Мое внутреннее чувство таково, что именно так мир и будет улучшаться: личностями, принимающими решения Качества, вот и все. Господи, не хочу я больше никакого энтузиазма по поводу больших программ, полных социального планирования для огромных масс людей, выбрасывающих вон индивидуальное Качество. Их можно пока оставить в стороне. Для них тоже есть место, но их надо строить на основании Качества внутри вовлеченных в это дело личностей. В прошлом у нас это индивидуальное Качество было; его эксплуатировали как естественный запас, не зная об этом, а теперь оно почти полностью истощилось. У всех почти что кончилась сметка. И я думаю, настала пора возвращаться к восстановлению этого американского запаса -- индивидуальной ценности. Есть политические реакционеры, которые говорят что-то подобное уже многие годы. Я не из их числа, но до той степени, пока они говорят об истинной индивидуальное ценности, а не используют ее как предлог для того, чтоб давать богатым больше денег, они правы. Нам действительно нужно вернуться к индивидуальной цельности, самонадежности и старомодной сметке. Действительно нужно. Надеюсь, в этом Шатокуа некоторые направления показаны.

От идеи индивидуальных, личных решений Качества Федр отправился другой тропой. Думаю, она была неверной, но, возможно, окажись я в его обстоятельствах, я бы тоже по ней пошел. Он чувствовал, что решение начинается с новой философии (или же расценивал это еще шире -- как новую духовную рациональность), в которой безобразие, одиночество и духовная бессодержательность дуалистического технологического разума стали бы алогичными. Разум больше не «свободен от ценностей». Разуму суждено быть логически подчиненным Качеству, и Федр верил, что найдет причину того, что это не так, среди древних греков, чей мифос одарил нашу культуру тенденцией делать то, что «разумно», даже если от этого нет никакой пользы. Вот в чем корень всего. Прямо здесь. Я уже давно сказал, что он гнался за призраком разума. Вот это я и имел в виду. Разум и Качество стали разделенными и враждебными друг другу, и Качество оказалось подавлено, а Разум вытянут наверх когда-то очень давно.

Начался легкий дождик. Совсем небольшой, не стоит и останавливаться. Слабые потуги на морось.
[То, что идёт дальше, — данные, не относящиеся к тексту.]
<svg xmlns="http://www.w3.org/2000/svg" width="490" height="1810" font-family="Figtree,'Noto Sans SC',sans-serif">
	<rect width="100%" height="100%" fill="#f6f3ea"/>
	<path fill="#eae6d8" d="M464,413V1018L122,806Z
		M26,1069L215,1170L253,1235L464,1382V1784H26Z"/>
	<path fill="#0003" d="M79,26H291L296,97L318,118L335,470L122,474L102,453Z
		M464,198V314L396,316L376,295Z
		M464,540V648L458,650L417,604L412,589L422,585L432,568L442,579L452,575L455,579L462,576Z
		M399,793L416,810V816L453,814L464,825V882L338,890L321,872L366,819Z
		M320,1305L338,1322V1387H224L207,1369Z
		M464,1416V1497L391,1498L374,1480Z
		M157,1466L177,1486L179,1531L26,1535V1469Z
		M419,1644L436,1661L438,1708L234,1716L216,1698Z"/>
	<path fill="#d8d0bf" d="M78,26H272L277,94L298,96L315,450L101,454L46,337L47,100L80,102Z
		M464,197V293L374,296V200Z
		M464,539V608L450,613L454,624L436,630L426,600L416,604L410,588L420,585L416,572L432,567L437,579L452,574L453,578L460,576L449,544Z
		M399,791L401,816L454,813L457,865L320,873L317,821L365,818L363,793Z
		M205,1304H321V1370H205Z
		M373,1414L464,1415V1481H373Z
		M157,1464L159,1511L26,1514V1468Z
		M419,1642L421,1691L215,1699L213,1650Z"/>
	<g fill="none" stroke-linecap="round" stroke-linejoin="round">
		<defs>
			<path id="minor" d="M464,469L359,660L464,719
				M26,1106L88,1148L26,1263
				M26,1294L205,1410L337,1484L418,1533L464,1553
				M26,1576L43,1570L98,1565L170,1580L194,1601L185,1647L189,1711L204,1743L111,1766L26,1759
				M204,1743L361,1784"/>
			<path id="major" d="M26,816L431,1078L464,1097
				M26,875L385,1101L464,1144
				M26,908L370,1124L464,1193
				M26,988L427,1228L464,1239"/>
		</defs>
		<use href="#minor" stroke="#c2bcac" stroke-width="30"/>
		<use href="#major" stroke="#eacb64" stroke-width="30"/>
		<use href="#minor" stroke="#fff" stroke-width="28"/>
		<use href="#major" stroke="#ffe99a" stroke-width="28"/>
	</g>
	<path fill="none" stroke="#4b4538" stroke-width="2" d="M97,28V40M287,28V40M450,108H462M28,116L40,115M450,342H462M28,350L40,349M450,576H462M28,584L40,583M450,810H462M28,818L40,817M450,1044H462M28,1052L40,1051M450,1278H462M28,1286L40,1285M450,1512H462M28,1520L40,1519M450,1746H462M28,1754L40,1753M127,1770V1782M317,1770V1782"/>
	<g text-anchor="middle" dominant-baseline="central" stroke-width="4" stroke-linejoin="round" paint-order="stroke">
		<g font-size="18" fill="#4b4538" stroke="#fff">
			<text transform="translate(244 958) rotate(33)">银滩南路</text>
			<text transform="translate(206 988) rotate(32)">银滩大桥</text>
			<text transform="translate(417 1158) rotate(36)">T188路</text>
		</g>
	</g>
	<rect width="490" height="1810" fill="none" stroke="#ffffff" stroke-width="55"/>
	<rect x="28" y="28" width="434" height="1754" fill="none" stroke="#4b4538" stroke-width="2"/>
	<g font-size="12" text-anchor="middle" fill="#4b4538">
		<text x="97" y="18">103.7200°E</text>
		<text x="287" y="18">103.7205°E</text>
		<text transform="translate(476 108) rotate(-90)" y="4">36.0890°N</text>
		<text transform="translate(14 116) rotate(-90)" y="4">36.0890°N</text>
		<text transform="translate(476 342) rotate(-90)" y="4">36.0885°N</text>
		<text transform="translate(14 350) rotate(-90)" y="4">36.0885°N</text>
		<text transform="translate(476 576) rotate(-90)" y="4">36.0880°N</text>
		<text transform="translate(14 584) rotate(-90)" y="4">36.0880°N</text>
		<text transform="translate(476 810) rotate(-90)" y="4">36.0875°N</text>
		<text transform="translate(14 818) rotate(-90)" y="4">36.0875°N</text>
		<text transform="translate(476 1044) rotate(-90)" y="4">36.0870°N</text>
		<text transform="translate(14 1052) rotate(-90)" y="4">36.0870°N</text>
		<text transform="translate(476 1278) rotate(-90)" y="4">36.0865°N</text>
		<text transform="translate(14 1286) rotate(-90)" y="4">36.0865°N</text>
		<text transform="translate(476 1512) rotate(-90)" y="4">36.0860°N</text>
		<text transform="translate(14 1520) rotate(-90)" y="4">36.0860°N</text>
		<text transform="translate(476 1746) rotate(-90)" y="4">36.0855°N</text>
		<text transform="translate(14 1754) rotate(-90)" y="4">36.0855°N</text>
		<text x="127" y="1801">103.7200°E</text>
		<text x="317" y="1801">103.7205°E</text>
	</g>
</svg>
Дорога выводит из высоких лесов к серому небу. Вдоль трассы -- множество рекламных щитов. Реклама «Шенли», написанная теплыми красками, тянется бесконечно, но остается ощущение, что «Ирма» производит что-то усталое и посредственное из-за того, что краска на ее щитах потрескалась.

Я с тех пор перечел Аристотеля в поисках того массивного зла, которое появляется во фрагментах, оставшихся от Федра, но ничего не обнаружил. В Аристотеле я нахожу, главным образом, достаточно скучную подборку обощений, многие из которых, кажется, невозможно оправдать в свете современного знания; их организация выглядит очень бедной, и они кажутся столь же примитивными, сколь примитивны старые греческие горшки в музеях. Уверен, что, знай я об этом намного больше, я бы и видел в этом намного больше и вовсе не находил бы их примитивными. Но без знания всего этого я не могу увидеть, живет ли оно сообразно неистовствам группы «Великих Книг» или сообразно неистовству Федра. Я определенно не расцениваю труды Аристотеля как основной источник ни позитивных, ни негативных ценностей. Но неистовства группы «Великих Книг» хорошо известны и опубликованы. Неистовство же Федра -- нет, и отчасти мое обязательство по отношению к нему -- остановиться на этом поподробнее.



Риторика -- это искусство, начинает Аристотель, поскольку ее можно свести к рациональной системе порядка.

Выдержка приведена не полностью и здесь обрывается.